2016-07-23 15:30:00

Il commento di don Sanfilippo al Vangelo della Domenica XVII T.O.


Nella 17.ma domenica del Tempo ordinario, la liturgia ci propone il Vangelo in cui Gesù insegna ai discepoli la preghiera del Padre nostro, che nel testo di San Luca si conclude così: 

"Perdona a noi i nostri peccati, anche noi infatti perdoniamo a ogni nostro debitore, e non abbandonarci alla tentazione".

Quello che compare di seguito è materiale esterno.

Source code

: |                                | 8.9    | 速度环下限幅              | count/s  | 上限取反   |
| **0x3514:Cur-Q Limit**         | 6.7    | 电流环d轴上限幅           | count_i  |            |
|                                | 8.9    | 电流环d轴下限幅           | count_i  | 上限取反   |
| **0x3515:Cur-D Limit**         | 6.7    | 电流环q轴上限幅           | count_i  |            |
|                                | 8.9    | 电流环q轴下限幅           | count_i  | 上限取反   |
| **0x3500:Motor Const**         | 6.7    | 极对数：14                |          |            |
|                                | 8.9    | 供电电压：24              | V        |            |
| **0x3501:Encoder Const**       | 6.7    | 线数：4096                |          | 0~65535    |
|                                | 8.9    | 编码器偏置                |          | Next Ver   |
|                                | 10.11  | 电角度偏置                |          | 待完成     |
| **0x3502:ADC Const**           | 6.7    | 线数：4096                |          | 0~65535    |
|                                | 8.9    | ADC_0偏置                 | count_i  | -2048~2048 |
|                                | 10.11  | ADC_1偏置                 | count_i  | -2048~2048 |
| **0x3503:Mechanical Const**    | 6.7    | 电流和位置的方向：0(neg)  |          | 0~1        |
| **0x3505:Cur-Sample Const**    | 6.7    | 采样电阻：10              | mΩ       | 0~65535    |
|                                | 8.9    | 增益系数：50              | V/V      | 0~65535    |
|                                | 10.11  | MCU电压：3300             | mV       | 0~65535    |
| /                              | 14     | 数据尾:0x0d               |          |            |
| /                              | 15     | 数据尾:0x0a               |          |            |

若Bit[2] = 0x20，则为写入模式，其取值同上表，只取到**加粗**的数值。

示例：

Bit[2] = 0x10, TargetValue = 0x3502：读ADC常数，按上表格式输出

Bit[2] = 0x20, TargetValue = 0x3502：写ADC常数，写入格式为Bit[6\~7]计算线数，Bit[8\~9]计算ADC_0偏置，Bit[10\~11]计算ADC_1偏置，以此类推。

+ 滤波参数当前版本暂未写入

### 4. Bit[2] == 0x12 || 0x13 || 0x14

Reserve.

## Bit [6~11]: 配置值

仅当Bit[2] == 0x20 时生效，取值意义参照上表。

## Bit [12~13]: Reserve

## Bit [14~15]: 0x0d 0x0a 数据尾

Su questo brano evangelico ascoltiamo una breve riflessione di don Gianvito Sanfilippo presbitero della diocesi di Roma:

Quale preghiera è più gradita a Dio di quella fraterna che Cristo stesso pone sulle nostre labbra in questo vangelo, ma sono le disposizioni interiori di chi si accinge a chiamarlo Padre che ne determinano l’efficacia. Consideriamo veramente fratello chi con noi condivide la fede, l’esperienza ecclesiale, o è perfino parente? Le nostre mani giunte per la supplica possono, al contempo, “grondare sangue”, per la maldicenza e il giudizio, la derisione, non di rado per il saluto negato dovuto a rancori. Proprio noi, però, abbiamo forse gioito della buona notizia del perdono dei nostri peccati da parte del Signore e della possibilità di risorgere dalla vita di solitudine senza senso a cui la disobbedienza ci aveva relegato. Il perdono chiama perdono, e chi ha gustato la tenerezza celeste è pervaso dal desiderio d’intercedere per il nemico vinto dal male. Quando, poi, le prove e le tentazioni, necessarie per la nostra salvezza, appaiono insormontabili, il dialogo intimo col nostro Salvatore deve al contempo crescere ed intensificarsi, e vale la pena, in taluni casi, di “disturbarlo” anche di notte, insistentemente. Il cuore di Dio cede sempre alla supplica accorata di coloro, che nel silenzio, interrompono il sonno, corroborati dalla speranza in Lui.